─── Text for analysis

Let's switch gears and look at the recent past -- this is our first time talking since Comic-Con, and I was curious to get your take on the show in general. For years some folks have been saying, "San Diego's not a good show for comics, it's all about movies and TV." That sentiment seems to be turning around a bit this year. Marvel has always seemed to have a lot of faith in it from the comics side, as one of the only major publishers still making big announcements at the show. How do you see Comic-Con as a whole, and how important it is for Marvel?
Alonso: I fail to see how Comic-Con isn't a comic book convention. Yeah, there's a lot of announcement for movies, video games, animation and TV, but 90 percent of the stuff that's being trumpeted grew out of a comic book page. So Comic-Con is really a celebration of characters and stories and mythology that started in comics and exploded onto other platforms, and we take it seriously. It's definitely an important convention for us to connect with fans, get them psyched about everything we're doing -- comics, movies, novels, animation, TV, Rocket Raccoon plush toys… which, by the way, I haven't been able to score myself.
Let's touch on a couple of things that were announced there, starting with the upcoming "Angela: Asgard's Assassin" ongoing series. It's been nearly a year and a half now that Angela has been at Marvel. Is an Angela solo series something Marvel was always working towards since that point?

──────

▶ _Task statement_:
Please answer from the Comic-Con interview: what share of the things being announced at the show does Alonso say grew out of a comic book page? The items after this are separate material, unrelated to the Comic-Con interview.

─── Available data

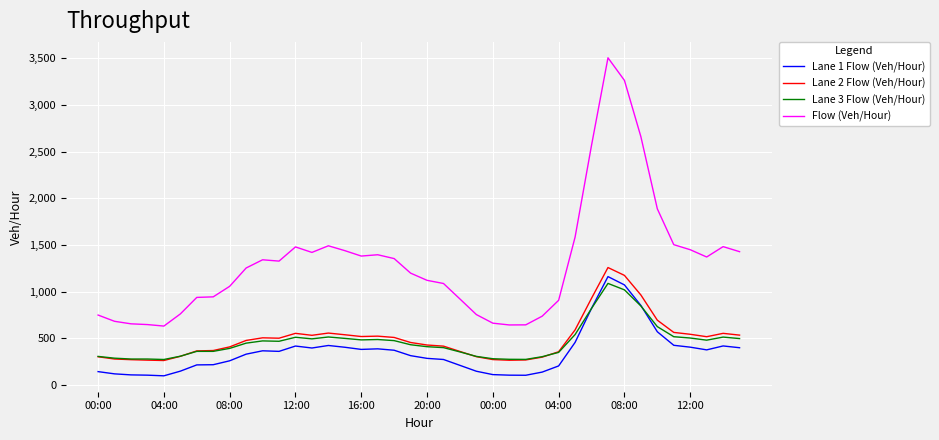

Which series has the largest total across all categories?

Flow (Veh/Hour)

──────
─── Available data

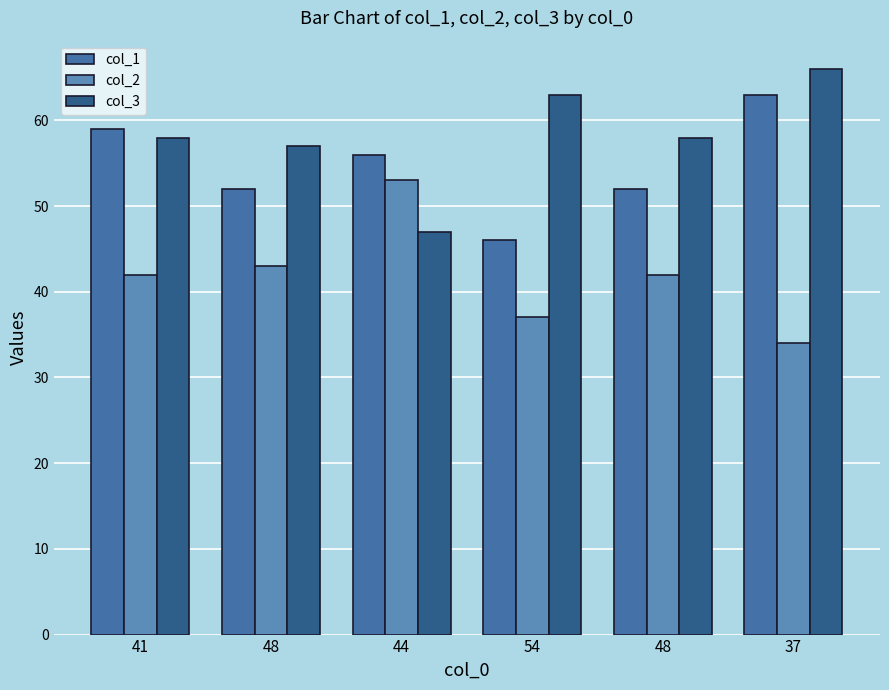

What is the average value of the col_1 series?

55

──────

▶ _Problem solution_:
90 percent